We also offer a “menu” of presentations on estate planning topics for fiduciaries.  Most of these presentations are brought to the client’s place of business, and presented in a “Lunch and Learn” format.

We handle the following types of litigation on a regular basis:

  • Breach of fiduciary duties
  • Improper trust and estate administration
  • Trustee removals
  • Will and trust contests
  • Will and trust interpretations
  • Beneficiary distribution petitions
  • Contested conservatorships
  • Creditor claims
  • Accounting controversies
  • Elder abuse
  • Employee benefit trust disputes
  • Guardianship litigation
  • Reformation of private, split-interest and charitable trusts
  • Federal estate, gift and generation-skipping tax disputes
  • Litigation between financial institutions and their customers regarding fiduciary duty disputes

As one of the largest estate planning and litigation practices in the South Central U.S., we are able to provide clients with the experience and resources to handle complex trust, estate, and conservatorship disputes.  With eight Fellows in the American College of Trust and Estate Counsel, and six Certified Estate Planning Specialists,  not to mention dozens of litigators who have been honored in Chambers, Best Lawyers, Super Lawyers and Benchmark Litigation, we are uniquely suited to handle any type of fiduciary litigation.  In recognition of our experience in this area, we are also regularly called upon to act as expert witnesses in this type of litigation.

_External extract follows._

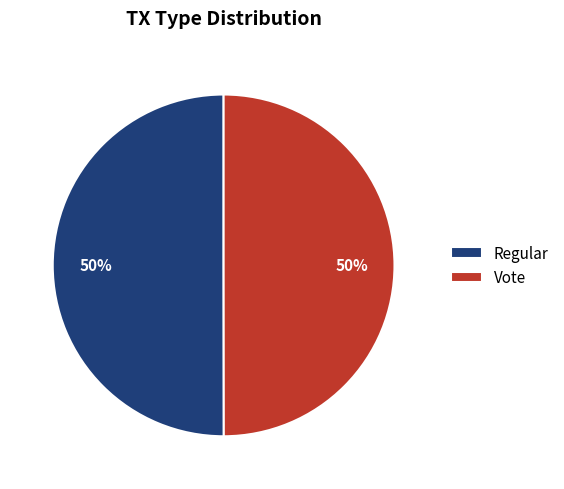

What percentage is the Vote slice, to the nearest percent?

50%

Estate planning and charitable giving, by its nature, involves money, family, and many times, differing interpretations of intent.  Our goal is to assist our clients in assuring that the true intent is upheld.

Examples of our experience:

  • Obtained summary judgment for a national bank, serving as trustee, against claims of mismanagement asserted by a member of the trust’s advisory committee, and against claims that the advisory committee members were entitled to millions of dollars in trust management fees.
  • Obtained a jury verdict in favor of a national bank, serving as trustee, recovering hundreds of thousands of dollars in damages from a life insurance company that breached the terms of a trust-owned life insurance policy.
  • Defeated numerous actions, both on summary judgment and at trial, seeking to remove executors and trustees from their fiduciary positions.   Likewise, we have extensive experience forcing the quick and efficient removal of executors and trustees who have abused their position of trust.
  • Obtained a judgment against a defendant individual fiduciary who, using the power of attorney, intentionally closed accounts specifically bequeathed to our client under the will.  This technically caused the entire estate to pass to the defendant under the will as the residuary beneficiary.  Following a bench trial, the trial court awarded a money judgment to our client.
  • Negotiated a million dollar settlement on behalf of an exploited trust beneficiary.  Decedent left his entire estate in a trust to support our client for her lifetime, while naming his accountant as trustee.  The accountant then compensated himself fees so excessive they dwarfed the distributions to the plaintiff, the trust’s sole current beneficiary.
  • Negotiated a settlement in favor of a bereft mother, whose son’s co-worker took him to an alcohol rehabilitation facility.  On the way to rehab, the co-worker took our client’s son to sign some paperwork.  After arriving at the rehab, her son’s blood alcohol tested nearly three times the legal limit.  It was later discovered that the paperwork named the co-worker as the beneficiary on all of the man’s retirement and life insurance through work.  The man’s only heir was his mother.  After the son died, we negotiated a favorable settlement in favor of our client.
  • Obtained a summary judgment against an opportunistic child.  A man passed away, leaving a substantial estate, survived by his wife and only child.  The entire estate was co-owned with right of survivorship.  Thus, the entire estate passed to his wife outside of probate and outside of his will.  So that the son could have something from his father’s estate, the wife disclaimed nearly a million dollars.  Over twenty years after the estate had been closed and settled, however, son sued the wife alleging she mishandled the estate.  We had the son’s case thrown out through summary judgment.